Que importância teve
o(a) professor(a) para você?

Eu não seria leitor, escritor ou cronista se não fossem algumas professoras que marcaram minha vida e me mostraram o prazer da leitura. Eram professoras incríveis, porque tinham um olhar para dentro do aluno, e isso que eu gostaria que os professores tivessem. É muito complicado, eu sei que hoje é difícil, mas olhem para cada um, mesmo aquele mais rebelde, o mais chato, o mais quieto... Alguma coisa nele tem que o leva a ser daquele jeito. Se o professor não tiver paixão pelo que faz, se não for entusiasmado, se não gostar da escola, mesmo com todas as dificuldades... Mas o que não é difícil? Tudo é difícil. Mas aquela é sua missão, aquele é seu ofício, então se jogue dentro dele, procurando transformar.
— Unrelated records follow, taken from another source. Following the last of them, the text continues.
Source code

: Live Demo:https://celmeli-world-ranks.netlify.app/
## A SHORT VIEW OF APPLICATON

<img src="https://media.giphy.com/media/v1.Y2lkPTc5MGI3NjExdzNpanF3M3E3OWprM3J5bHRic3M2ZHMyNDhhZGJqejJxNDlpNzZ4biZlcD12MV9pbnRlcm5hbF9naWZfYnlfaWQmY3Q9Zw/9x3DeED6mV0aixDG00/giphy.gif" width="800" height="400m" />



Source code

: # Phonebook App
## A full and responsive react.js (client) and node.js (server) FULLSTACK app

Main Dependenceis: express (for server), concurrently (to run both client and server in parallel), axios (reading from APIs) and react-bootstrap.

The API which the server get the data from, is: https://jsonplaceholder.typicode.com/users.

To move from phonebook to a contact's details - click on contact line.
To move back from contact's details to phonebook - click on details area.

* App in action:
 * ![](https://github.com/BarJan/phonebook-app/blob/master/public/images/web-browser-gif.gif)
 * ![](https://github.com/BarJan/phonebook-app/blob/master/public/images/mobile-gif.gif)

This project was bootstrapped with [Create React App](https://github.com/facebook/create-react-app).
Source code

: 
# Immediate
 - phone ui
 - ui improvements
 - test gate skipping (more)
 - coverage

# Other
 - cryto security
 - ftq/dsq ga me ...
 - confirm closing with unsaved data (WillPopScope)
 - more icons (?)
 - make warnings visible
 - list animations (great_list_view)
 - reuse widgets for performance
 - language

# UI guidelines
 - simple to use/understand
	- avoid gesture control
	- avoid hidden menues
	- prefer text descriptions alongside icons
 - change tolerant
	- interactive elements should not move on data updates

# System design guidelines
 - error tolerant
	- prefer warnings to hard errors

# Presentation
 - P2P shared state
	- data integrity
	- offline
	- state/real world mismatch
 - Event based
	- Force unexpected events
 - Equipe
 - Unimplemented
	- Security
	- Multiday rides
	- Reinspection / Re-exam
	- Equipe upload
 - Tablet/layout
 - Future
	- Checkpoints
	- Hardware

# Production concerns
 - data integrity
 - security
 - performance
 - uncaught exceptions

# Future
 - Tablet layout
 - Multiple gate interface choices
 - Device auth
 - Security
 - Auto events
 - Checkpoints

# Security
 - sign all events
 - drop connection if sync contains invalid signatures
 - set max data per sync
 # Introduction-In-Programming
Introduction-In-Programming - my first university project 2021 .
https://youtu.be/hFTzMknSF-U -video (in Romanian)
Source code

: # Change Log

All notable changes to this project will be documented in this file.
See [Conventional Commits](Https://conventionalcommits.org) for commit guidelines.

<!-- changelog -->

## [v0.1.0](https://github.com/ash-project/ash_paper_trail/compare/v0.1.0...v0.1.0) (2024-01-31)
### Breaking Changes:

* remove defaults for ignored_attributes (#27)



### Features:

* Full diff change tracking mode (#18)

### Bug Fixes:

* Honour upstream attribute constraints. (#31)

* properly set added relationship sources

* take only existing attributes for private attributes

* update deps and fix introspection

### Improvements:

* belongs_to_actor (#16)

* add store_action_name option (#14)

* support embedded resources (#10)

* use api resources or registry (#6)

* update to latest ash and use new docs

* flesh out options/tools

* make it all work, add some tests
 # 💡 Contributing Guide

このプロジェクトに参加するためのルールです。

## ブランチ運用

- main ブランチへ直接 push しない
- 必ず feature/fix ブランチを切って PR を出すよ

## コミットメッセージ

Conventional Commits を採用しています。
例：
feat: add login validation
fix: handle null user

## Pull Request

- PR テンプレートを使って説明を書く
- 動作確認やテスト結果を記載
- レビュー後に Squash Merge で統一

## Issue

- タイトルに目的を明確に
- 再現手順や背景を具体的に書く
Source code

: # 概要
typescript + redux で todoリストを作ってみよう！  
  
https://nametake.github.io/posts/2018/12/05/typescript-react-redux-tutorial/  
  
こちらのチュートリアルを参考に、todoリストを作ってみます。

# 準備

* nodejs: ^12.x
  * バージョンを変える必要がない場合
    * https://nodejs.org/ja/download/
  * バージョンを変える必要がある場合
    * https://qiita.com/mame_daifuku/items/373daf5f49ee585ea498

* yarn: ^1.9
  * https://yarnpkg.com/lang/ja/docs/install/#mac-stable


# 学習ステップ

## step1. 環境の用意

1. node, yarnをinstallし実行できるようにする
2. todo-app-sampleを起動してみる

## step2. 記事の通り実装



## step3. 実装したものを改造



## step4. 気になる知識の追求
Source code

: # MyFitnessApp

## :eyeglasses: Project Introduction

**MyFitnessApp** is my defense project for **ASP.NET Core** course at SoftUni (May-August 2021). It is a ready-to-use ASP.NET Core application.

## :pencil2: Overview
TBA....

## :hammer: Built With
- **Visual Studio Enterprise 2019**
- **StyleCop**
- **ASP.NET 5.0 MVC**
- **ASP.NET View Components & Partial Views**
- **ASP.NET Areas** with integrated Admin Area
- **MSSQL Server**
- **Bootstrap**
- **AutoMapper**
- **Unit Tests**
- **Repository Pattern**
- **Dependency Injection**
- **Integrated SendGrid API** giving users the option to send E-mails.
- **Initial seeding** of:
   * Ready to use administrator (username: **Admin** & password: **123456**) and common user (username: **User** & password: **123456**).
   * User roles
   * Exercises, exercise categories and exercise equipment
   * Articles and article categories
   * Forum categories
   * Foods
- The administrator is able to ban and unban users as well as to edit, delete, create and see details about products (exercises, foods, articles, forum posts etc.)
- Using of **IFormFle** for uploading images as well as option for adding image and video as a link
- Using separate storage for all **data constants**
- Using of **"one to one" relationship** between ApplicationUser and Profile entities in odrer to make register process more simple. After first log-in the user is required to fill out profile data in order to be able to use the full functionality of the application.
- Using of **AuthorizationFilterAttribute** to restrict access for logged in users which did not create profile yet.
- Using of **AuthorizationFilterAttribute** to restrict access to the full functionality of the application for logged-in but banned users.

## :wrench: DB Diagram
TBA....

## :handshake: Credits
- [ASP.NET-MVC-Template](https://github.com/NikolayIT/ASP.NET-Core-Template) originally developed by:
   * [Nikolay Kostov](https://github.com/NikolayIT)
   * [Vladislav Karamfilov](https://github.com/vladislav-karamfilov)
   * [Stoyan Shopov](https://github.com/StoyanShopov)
Ignácio de Loyola Brandão,
escritor.

Não é tarefa difícil escrever sobre a importância que os professores tiveram em minha vida. Na verdade há que falar sobre a importância que ainda têm, pois continuo como aluna, numa pós-graduação sobre neuropsicologia. Além de nos encantar com o conhecimento que possuem, professores nos estimulam a construí-los. Além de nos assombrar com o muito que há para aprender, professores nos fazem pensar e desejar. Ao pensar, fazemos uma releitura de mundo e ao desejar nos humanizamos, valorizando nossas emoções e as energias que nos impulsionam. Todas as homenagens seriam poucas, pois como educadores que são, os professores nos ensinam a estabelecer relações com o saber. E tais relações são sempre positivas e oportunas.

Rosita Edler Carvalho,
doutora em Educação pela UFRJ e escritora.